The North never disassociated security and political leverage with nuclear weapons elimination as did South Africa, Ukraine, Belarus, and Libya. On top of that, the Stalinist regime's persistent backsliding gave clues to the difficulty US diplomats would face in attempting to get Pyongyang to abide by its 2005 denuclearization declaration.

Now North Korea's requirement that only "mutual agreement" will permit inspection of suspect atomic sites suggests that little nuclear disarmament beyond identified nuclear sites is in the offing.

Left with this kind of legacy, the Obama administration has a hefty challenge ahead. That doesn't mean, of course, that it should stop the six-party and bilateral talks. Clearly such meetings can hold Mr. Kim's feet to the fire to honor his new responsibilities. The process may provide vital intelligence about the arsenal. Still, getting him to comply could be quixotic.

So, with the agreement in hand, Obama must pursue a new, bolder diplomatic approach in order to warm ties and cool nuclear ambitions. His administration should start with a simple step: an unconditional offer to exchange ambassadors.

In 2007, Washington and Pyongyang committed themselves to improving their relations and moving toward a full diplomatic relationship. The United States should seek to fulfill that goal next year and couple it with the formal end of the Korean War, a matter still unresolved.

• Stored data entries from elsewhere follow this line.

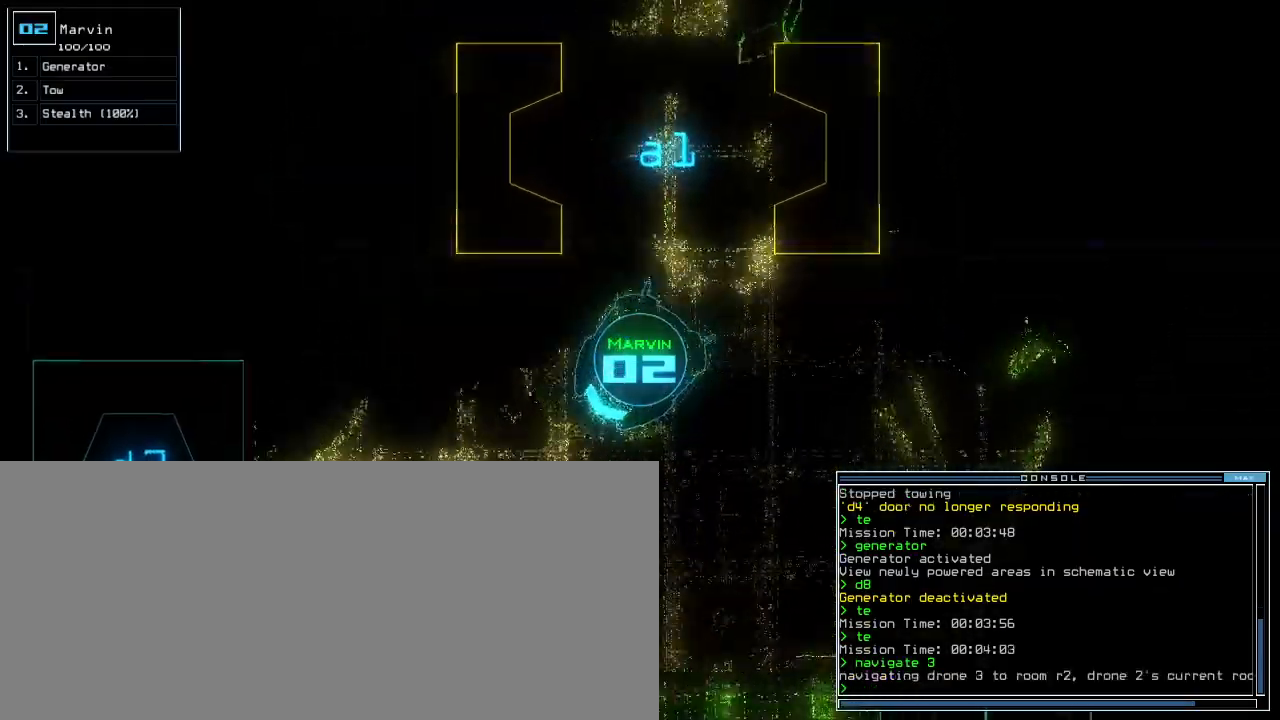
{"keys": ["left", "up"], "events": [[160, "right", "up"], [380, "ctrl_r", "down"], [400, "left", "down"], [460, "ctrl_r", "up"]]}
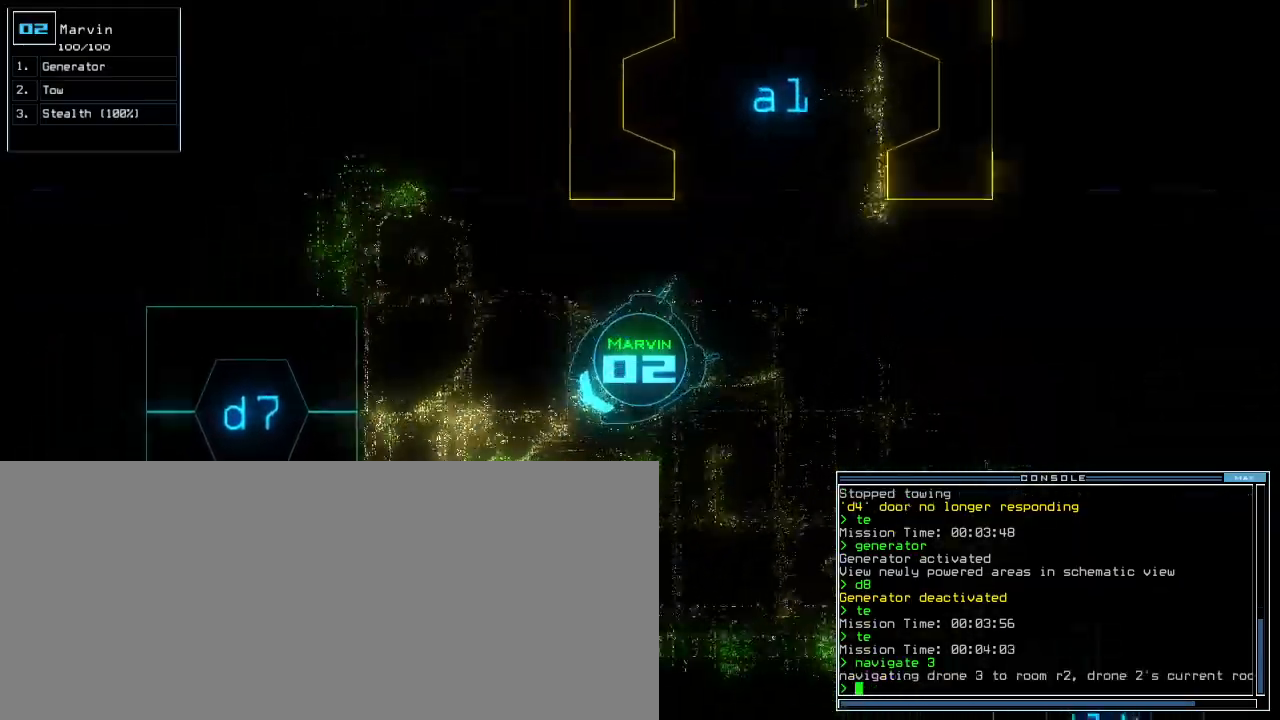
{"keys": ["g"], "events": [[160, "left", "up"], [220, "right", "down"], [440, "g", "down"], [460, "right", "up"], [480, "up", "up"]]}
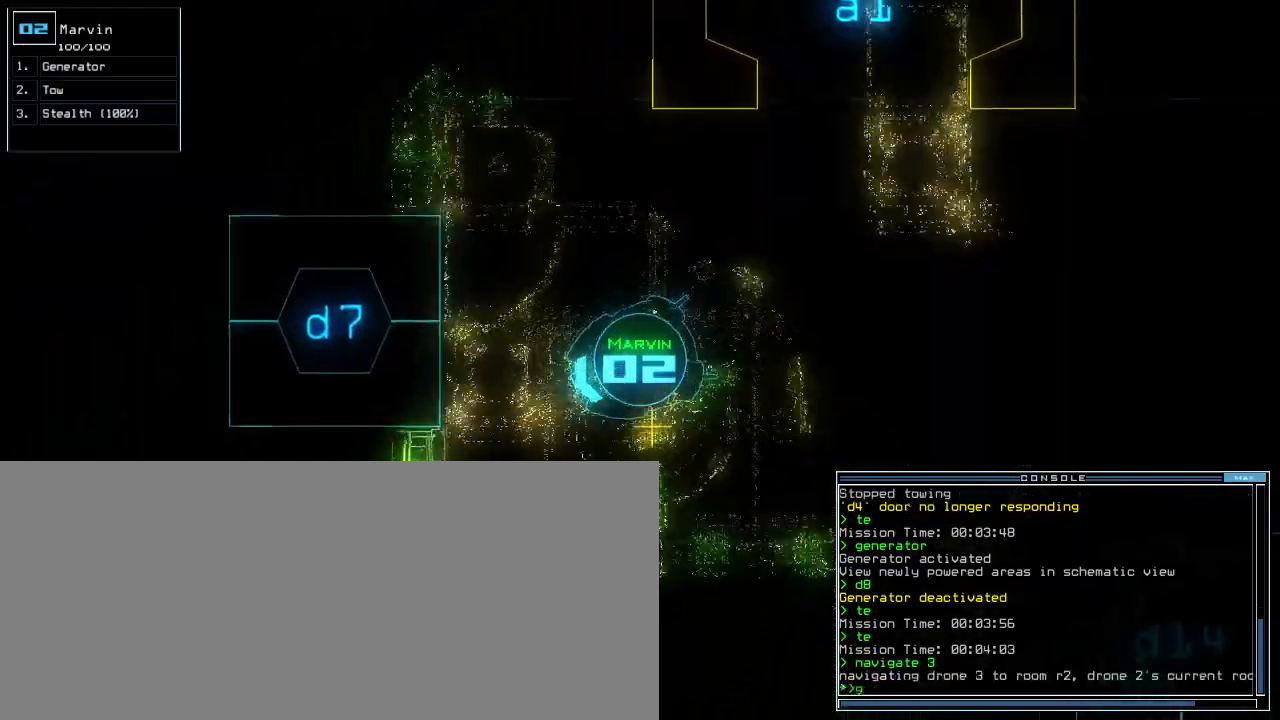
{"keys": [], "events": [[20, "g", "up"], [60, "return", "down"], [120, "return", "up"], [180, "space", "down"], [260, "space", "up"]]}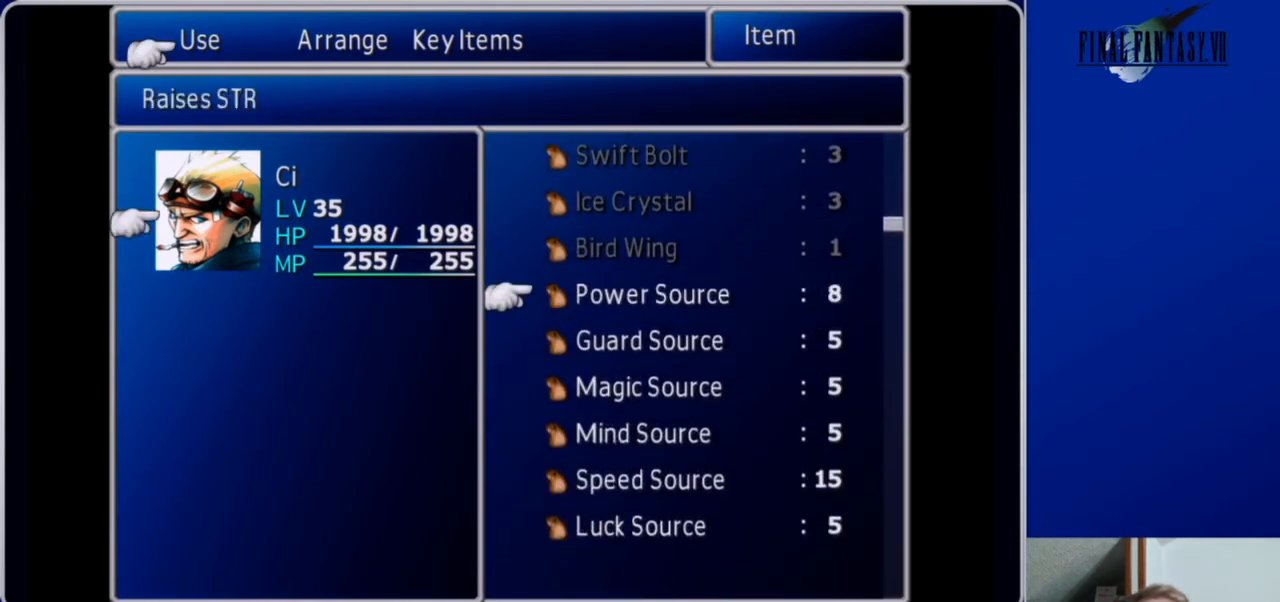
Gameplay with a controller (Xbox layout); each line is a JSON object with the inputs held at the frame after it. "events" lists button and stick changes between this image and that frame as [ms after this image, input, new state], when the widget could be followed in between.
{"buttons": ["B"], "left_stick": "center", "right_stick": "center", "events": [[67, "B", "down"], [167, "B", "up"], [300, "B", "down"], [333, "B", "up"], [467, "B", "down"]]}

Also, the opening of embassies will permit better communication and allow Washington's diplomats to better decipher the North and thus improve policymaking.

Economic ties offer a second track. Current agreements allow the North to receive economic, energy, and humanitarian assistance. Heavy oil shipments and food have followed. But Washington should do more.

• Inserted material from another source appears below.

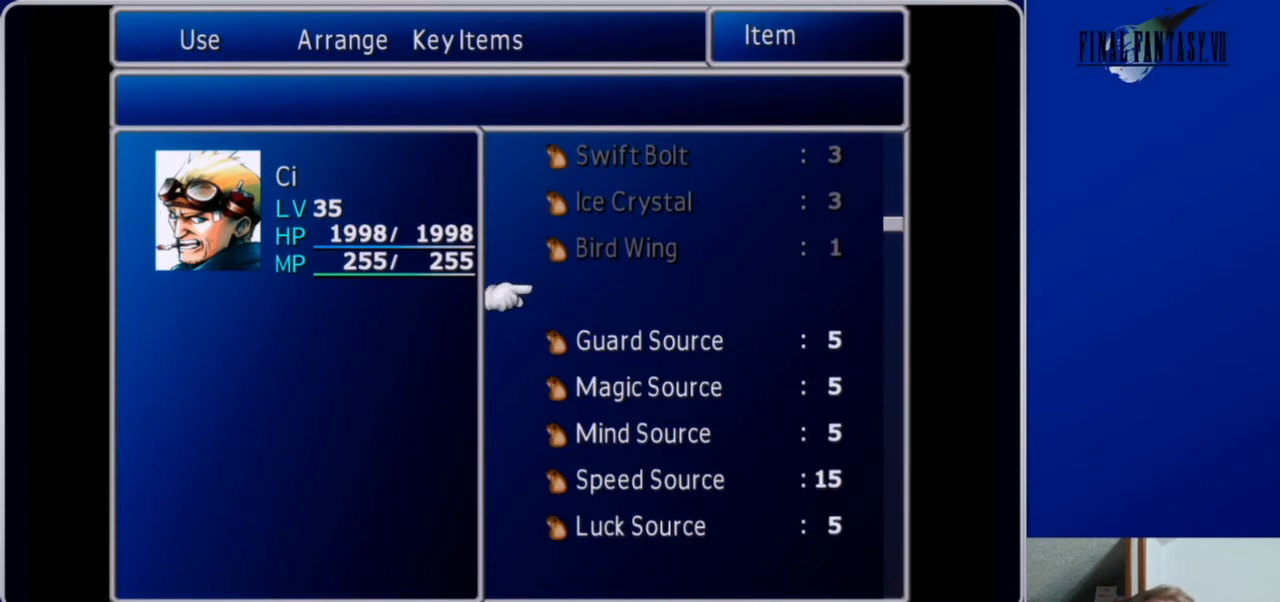
{"buttons": [], "left_stick": "center", "right_stick": "center", "events": [[100, "DPAD_DOWN", "down"], [167, "B", "down"], [167, "DPAD_DOWN", "up"], [300, "B", "up"], [400, "B", "down"], [500, "B", "up"]]}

Without precondition, it should throw open the doors to American investment in the North. Given the country's isolation, economic openings would expose the North Korean population to the promise of a better life. True, it may buttress the regime in the short run, but will undermine it in the long.

Military confidence-building must be a component for a more secure Korean Peninsula. Examples include establishing a hot line between Pyongyang and other capitals to deal with emerging crises, expanding military-to-military meetings, reducing the size of US-South Korean military exercises, prenotifying about exercises and large military movements, and excluding of such activity near the North-South boundary.

But security also means keeping the US-South Korean alliance on track by maintaining a robust conventional weapons deterrent capable of defeating the North if need be.

Then there remains one line the US cannot allow Pyongyang to cross: the exporting of nuclear weapons, weapons material, or technology. Washington must tell North Korea clearly that if it contributes any nuclear item that results in a nuclear weapons incident, the US will take steps to ensure the regime's prompt demise. Pursuing this hard line is key to impressing upon the North the seriousness with which the US holds the matter.

Of course, all of this will not magically eliminate North Korea's nuclear arsenal. But neither will strategies of continued nuclear negotiation, confrontation, or, given the apparent resilience of the regime, isolation.

Expanded engagement accepts the reality of the world as we find it, while offering a subtle but practical means to change it. Given time and commitment, the policy can work to undermine the political foundation that sustains the Stalinist regime, thus offering the possibility, someday, for the achievement of a truly denuclearized Korean Peninsula.

Bennett Ramberg served in the State Department during the George H.W. Bush administration. He is the author of "Nuclear Power Plans as Weapons for the Enemy."